NASA’s Study: How to Attend the SLS Test (and Why It’s Important)

by NASA Currently, you’re undergoing an in-depth rehearsal for your last-generation gunfight that will carry astronauts back and forth — and now you can watch it happen in real time. At the time of publication, there have been no humans on the moon for nearly 50 years. The last mission to Lua was in December 1972 and no one has returned since. NASA has a state that is busy with other space missions, but a return trip to two is not one of them.

But everything is ready to change graces in the upcoming Artemis program. Artemis will not only see people returning to her, but will also be on a mission to place the first woman and man of heart in our moon vision. At the center of that tower, Artemis could potentially be NASA’s new fighter Space Launch System (better known as SLS). The SLS is a spacecraft that will release NASA’s Orion spacecraft — which human astronauts will eventually use to land on space — out of Earth’s atmosphere and into space.

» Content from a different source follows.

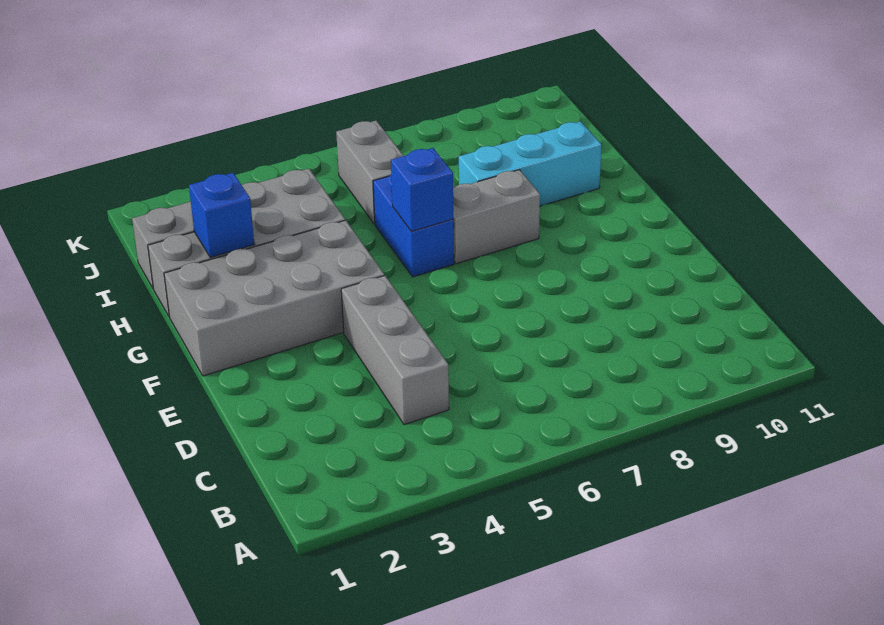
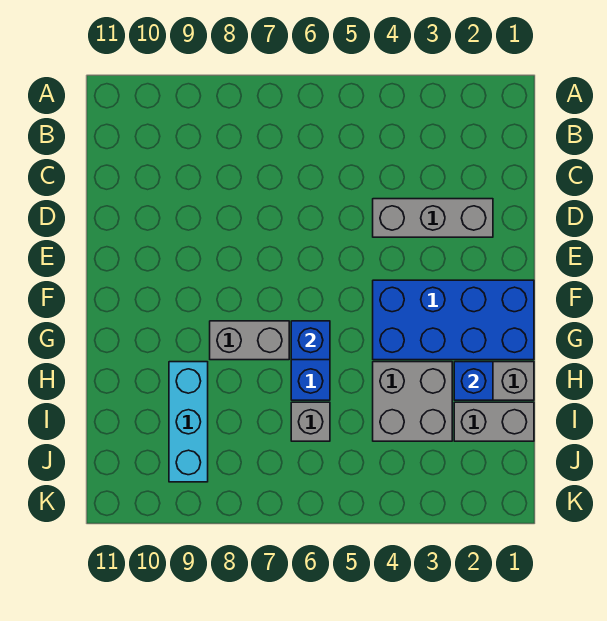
grey 1x3 brick [341,276,449,425] -> grey 1x3 brick turned to [373,199,493,237]
grey 2x4 brick [164,220,384,376] -> blue 2x4 brick [373,280,534,360]
cyan 1x3 brick [459,121,602,206] -> cyan 1x3 brick turned to [169,362,208,482]
grey 1x2 brick [336,121,404,224] -> grey 1x1 brick [291,402,330,441]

With the upcoming launch of the SLS next summer, NASA is currently the “excellent test” of The Rocket. The name of the test is very interesting – even if it happens to be a fairly mundane occurrence. The SLS study saw NASA run the fire system and go through all the pre-launch procedures that needed to be done before launch. Think of tying down the Orion space, tightening the water tanks, placing the alarm deflectors and much more. If you’d like to attend the experiment in person, NASA will broadcast it all live in the video below.

NASA enters the dead-end test Thursday, April 1, at 5 p.m. The test went well until May 3, April 3, when NASA suspended the testing due to stress issues with the platform supporting the pre-launch of the SLS. A few hours later, NASA conducted the test on April 4 at 10:52 AM ET, with about six hours of testing left. Assuming you don’t have to wait any longer, rehearsal should end at 6:02 PM.

Today’s main goal is to get the most out of the Space Launch System. This includes cleaning the liquid oxygen lines, refining or incinerating with liquid oxygen and liquid hydrogen, and performing equipment checks to ensure everything remains solid. A total of 700,000 pounds of fuel will be loaded – giving SLS the energy it needs to escape from Earth, into space and help the Orion spacecraft reach space.

All of this is happening so that NASA can fly on its Artemis 1 mission this summer. The goal of Artemis 1 is to launch an SLS (unmanned) that travels around the moon with the Orion spacecraft and returns safely to Earth. Assuming everything goes according to plan, Artemis 2 will launch in May 2024 as Artemis on the first lunar mission to be deployed. by NASA The hard work can’t be the most exciting, and nothing more will happen until it’s done. That is why it is very important.